Collected data
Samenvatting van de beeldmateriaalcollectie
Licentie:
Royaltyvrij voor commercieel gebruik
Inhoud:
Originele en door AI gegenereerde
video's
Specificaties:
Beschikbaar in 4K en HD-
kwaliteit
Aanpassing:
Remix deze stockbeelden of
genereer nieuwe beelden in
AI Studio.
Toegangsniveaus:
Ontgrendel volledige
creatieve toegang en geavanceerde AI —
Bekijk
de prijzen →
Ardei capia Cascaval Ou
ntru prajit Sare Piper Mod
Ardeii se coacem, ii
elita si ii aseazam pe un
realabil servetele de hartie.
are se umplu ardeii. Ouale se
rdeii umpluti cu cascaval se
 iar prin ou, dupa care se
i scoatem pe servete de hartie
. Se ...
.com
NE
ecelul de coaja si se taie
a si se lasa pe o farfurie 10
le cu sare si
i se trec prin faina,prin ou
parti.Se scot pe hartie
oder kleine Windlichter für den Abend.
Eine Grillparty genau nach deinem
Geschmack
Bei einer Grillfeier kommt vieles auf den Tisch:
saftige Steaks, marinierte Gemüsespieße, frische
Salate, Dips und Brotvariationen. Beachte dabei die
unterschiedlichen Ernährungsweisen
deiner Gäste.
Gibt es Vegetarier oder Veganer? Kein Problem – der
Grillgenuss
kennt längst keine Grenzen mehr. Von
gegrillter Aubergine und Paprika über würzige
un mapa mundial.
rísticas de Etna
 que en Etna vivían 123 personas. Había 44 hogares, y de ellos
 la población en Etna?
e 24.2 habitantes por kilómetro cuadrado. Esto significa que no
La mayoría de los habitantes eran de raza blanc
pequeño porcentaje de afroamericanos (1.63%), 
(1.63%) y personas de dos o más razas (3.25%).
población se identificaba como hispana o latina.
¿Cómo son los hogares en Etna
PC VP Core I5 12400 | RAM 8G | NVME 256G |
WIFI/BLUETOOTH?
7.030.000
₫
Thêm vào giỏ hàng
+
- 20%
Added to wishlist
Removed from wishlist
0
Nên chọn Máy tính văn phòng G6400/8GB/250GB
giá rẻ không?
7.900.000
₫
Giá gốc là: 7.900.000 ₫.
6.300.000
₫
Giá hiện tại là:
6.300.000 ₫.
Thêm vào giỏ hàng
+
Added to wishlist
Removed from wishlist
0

GOAL OF THE EXERCISE
Your reply should consist of the records, duplicated exactly.

WRITTEN RESPONSE
Samenvatting van de beeldmateriaalcollectie
Licentie:
Royaltyvrij voor commercieel gebruik
Inhoud:
Originele en door AI gegenereerde
video's
Specificaties:
Beschikbaar in 4K en HD-
kwaliteit
Aanpassing:
Remix deze stockbeelden of
genereer nieuwe beelden in
AI Studio.
Toegangsniveaus:
Ontgrendel volledige
creatieve toegang en geavanceerde AI —
Bekijk
de prijzen →
Ardei capia Cascaval Ou
ntru prajit Sare Piper Mod
Ardeii se coacem, ii
elita si ii aseazam pe un
realabil servetele de hartie.
are se umplu ardeii. Ouale se
rdeii umpluti cu cascaval se
 iar prin ou, dupa care se
i scoatem pe servete de hartie
. Se ...
.com
NE
ecelul de coaja si se taie
a si se lasa pe o farfurie 10
le cu sare si
i se trec prin faina,prin ou
parti.Se scot pe hartie
oder kleine Windlichter für den Abend.
Eine Grillparty genau nach deinem
Geschmack
Bei einer Grillfeier kommt vieles auf den Tisch:
saftige Steaks, marinierte Gemüsespieße, frische
Salate, Dips und Brotvariationen. Beachte dabei die
unterschiedlichen Ernährungsweisen
deiner Gäste.
Gibt es Vegetarier oder Veganer? Kein Problem – der
Grillgenuss
kennt längst keine Grenzen mehr. Von
gegrillter Aubergine und Paprika über würzige
un mapa mundial.
rísticas de Etna
 que en Etna vivían 123 personas. Había 44 hogares, y de ellos
 la población en Etna?
e 24.2 habitantes por kilómetro cuadrado. Esto significa que no
La mayoría de los habitantes eran de raza blanc
pequeño porcentaje de afroamericanos (1.63%), 
(1.63%) y personas de dos o más razas (3.25%).
población se identificaba como hispana o latina.
¿Cómo son los hogares en Etna
PC VP Core I5 12400 | RAM 8G | NVME 256G |
WIFI/BLUETOOTH?
7.030.000
₫
Thêm vào giỏ hàng
+
- 20%
Added to wishlist
Removed from wishlist
0
Nên chọn Máy tính văn phòng G6400/8GB/250GB
giá rẻ không?
7.900.000
₫
Giá gốc là: 7.900.000 ₫.
6.300.000
₫
Giá hiện tại là:
6.300.000 ₫.
Thêm vào giỏ hàng
+
Added to wishlist
Removed from wishlist
0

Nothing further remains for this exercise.